L‘amministratore di condominio non è esonerato da responsabilità penali nemmeno se l’assemblea dei condomini gli chiede espressamente di non procedere con l’analisi delle acque o con gli adempimenti previsti dalla legge.
Ecco perché:
Obblighi derivanti dalla legge, non dalla volontà dell’assemblea
L’obbligo di garantire la salubrità dell’acqua potabile discende direttamente dal Decreto Legislativo n. 18/2023, che recepisce la direttiva UE 2020/2184.
Gli obblighi sono imposti in capo al “gestore della distribuzione interna”, ossia l’amministratore, che ha una responsabilità diretta e personale, anche di tipo penale, in caso di negligenza o omissione.
Responsabilità penale è personale e non delegabile
In diritto penale vige il principio della personalità della responsabilità penale: un comportamento contrario alla legge non può essere giustificato dal consenso di terzi (in questo caso, i condomini).
Possibili reati in caso di omessa analisi
Se l’acqua risulta contaminata o insalubre e l’amministratore ha omesso i controlli, potrebbe configurarsi, ad esempio:
-
- il reato di lesioni personali colpose (art. 590 c.p.), se ci sono danni alla salute,
- l’omessa denuncia di situazioni di pericolo per la salute pubblica,
- violazione di norme in materia di igiene e sicurezza.

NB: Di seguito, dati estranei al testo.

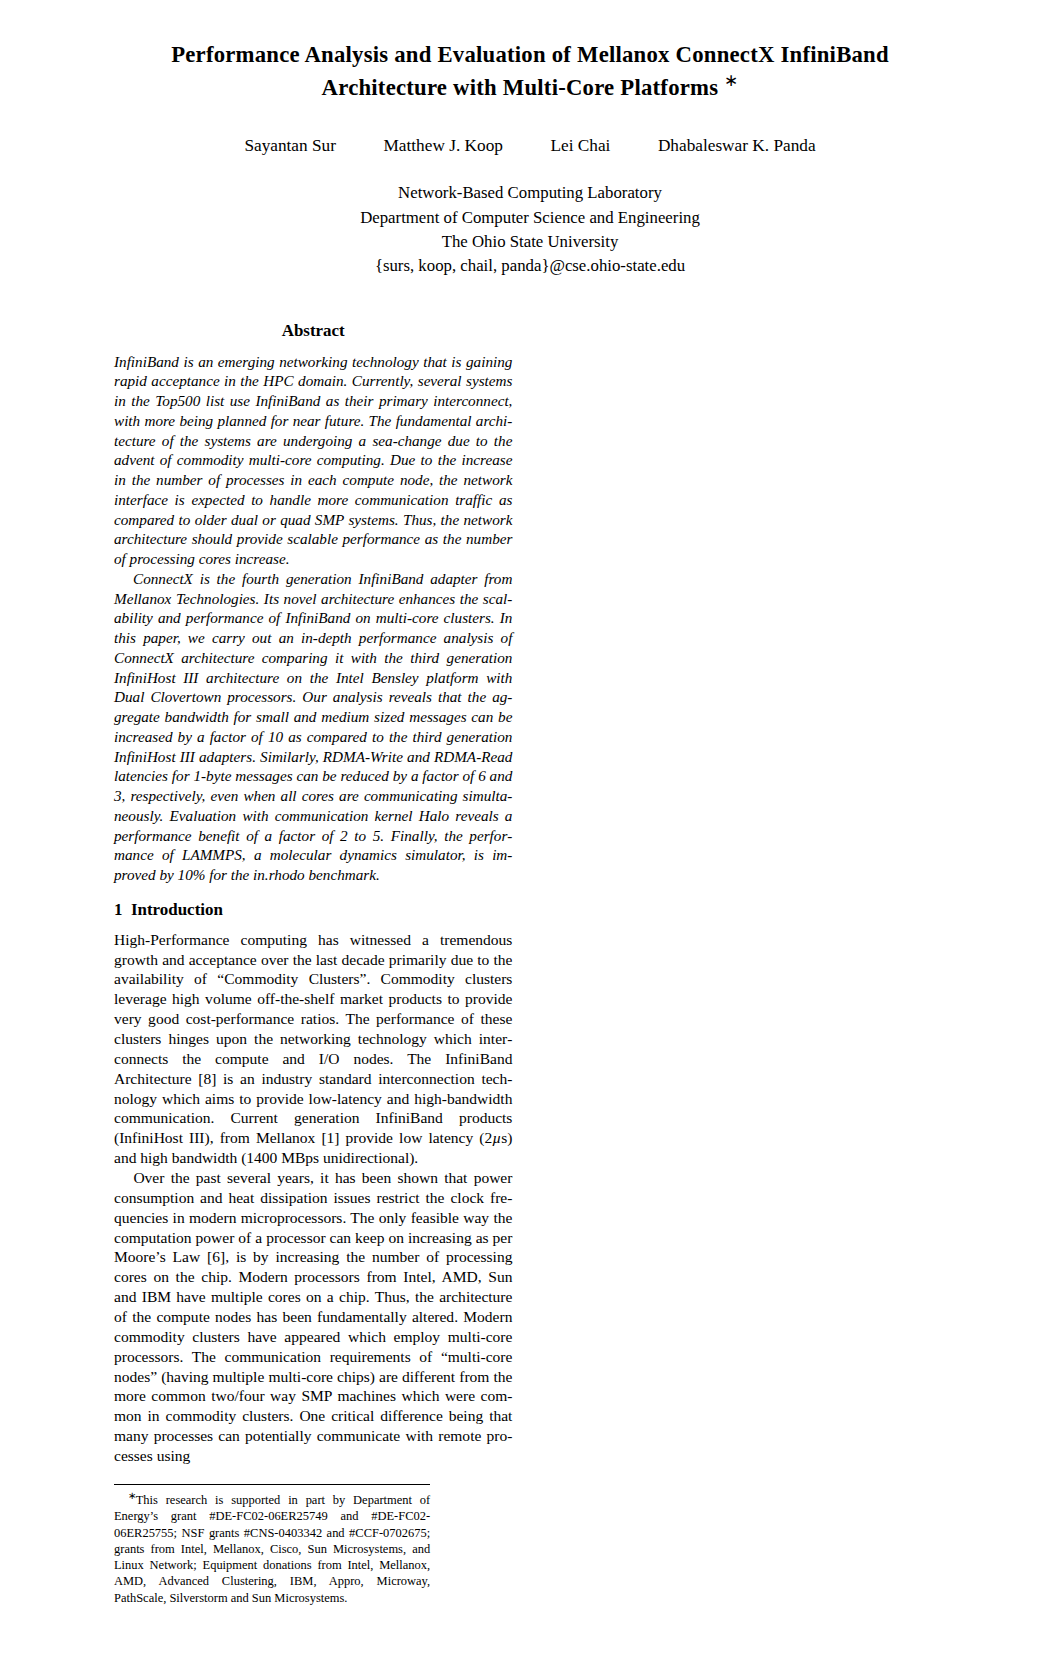Performance Analysis and Evaluation of Mellanox ConnectX InfiniBand
Architecture with Multi-Core Platforms ∗
Sayantan Sur Matthew J. Koop Lei Chai Dhabaleswar K. Panda
Network-Based Computing Laboratory
Department of Computer Science and Engineering
The Ohio State University
{surs, koop, chail, panda}@cse.ohio-state.edu
Abstract
InfiniBand is an emerging networking technology that is gaining rapid acceptance in the HPC domain. Currently, several systems in the Top500 list use InfiniBand as their primary interconnect, with more being planned for near future. The fundamental architecture of the systems are undergoing a sea-change due to the advent of commodity multi-core computing. Due to the increase in the number of processes in each compute node, the network interface is expected to handle more communication traffic as compared to older dual or quad SMP systems. Thus, the network architecture should provide scalable performance as the number of processing cores increase.
ConnectX is the fourth generation InfiniBand adapter from Mellanox Technologies. Its novel architecture enhances the scalability and performance of InfiniBand on multi-core clusters. In this paper, we carry out an in-depth performance analysis of ConnectX architecture comparing it with the third generation InfiniHost III architecture on the Intel Bensley platform with Dual Clovertown processors. Our analysis reveals that the aggregate bandwidth for small and medium sized messages can be increased by a factor of 10 as compared to the third generation InfiniHost III adapters. Similarly, RDMA-Write and RDMA-Read latencies for 1-byte messages can be reduced by a factor of 6 and 3, respectively, even when all cores are communicating simultaneously. Evaluation with communication kernel Halo reveals a performance benefit of a factor of 2 to 5. Finally, the performance of LAMMPS, a molecular dynamics simulator, is improved by 10% for the in.rhodo benchmark.
1 Introduction
High-Performance computing has witnessed a tremendous growth and acceptance over the last decade primarily due to the availability of “Commodity Clusters”. Commodity clusters leverage high volume off-the-shelf market products to provide very good cost-performance ratios. The performance of these clusters hinges upon the networking technology which interconnects the compute and I/O nodes. The InfiniBand Architecture [8] is an industry standard interconnection technology which aims to provide low-latency and high-bandwidth communication. Current generation InfiniBand products (InfiniHost III), from Mellanox [1] provide low latency (2µs) and high bandwidth (1400 MBps unidirectional).
Over the past several years, it has been shown that power consumption and heat dissipation issues restrict the clock frequencies in modern microprocessors. The only feasible way the computation power of a processor can keep on increasing as per Moore’s Law [6], is by increasing the number of processing cores on the chip. Modern processors from Intel, AMD, Sun and IBM have multiple cores on a chip. Thus, the architecture of the compute nodes has been fundamentally altered. Modern commodity clusters have appeared which employ multi-core processors. The communication requirements of “multi-core nodes” (having multiple multi-core chips) are different from the more common two/four way SMP machines which were common in commodity clusters. One critical difference being that many processes can potentially communicate with remote processes using
∗This research is supported in part by Department of Energy’s grant #DE-FC02-06ER25749 and #DE-FC02-06ER25755; NSF grants #CNS-0403342 and #CCF-0702675; grants from Intel, Mellanox, Cisco, Sun Microsystems, and Linux Network; Equipment donations from Intel, Mellanox, AMD, Advanced Clustering, IBM, Appro, Microway, PathScale, Silverstorm and Sun Microsystems.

I condomini non possono deliberare in contrasto con norme imperative
Una delibera assembleare che imponga all’amministratore di non rispettare la legge è nullo o comunque inefficace, perché contrasta con norme imperative poste a tutela della salute pubblica (art. 1418 c.c.).
In sintesi: L’amministratore è tenuto a eseguire le analisi e gestire il rischio, anche contro la volontà dei condomini.
Una delibera contraria non lo libera da responsabilità e, anzi, potrebbe essere usata contro di lui in caso di problemi. Se i condomini insistono, l’amministratore dovrebbe formalizzare il dissenso e procedere comunque, tutelando sé stesso e i residenti.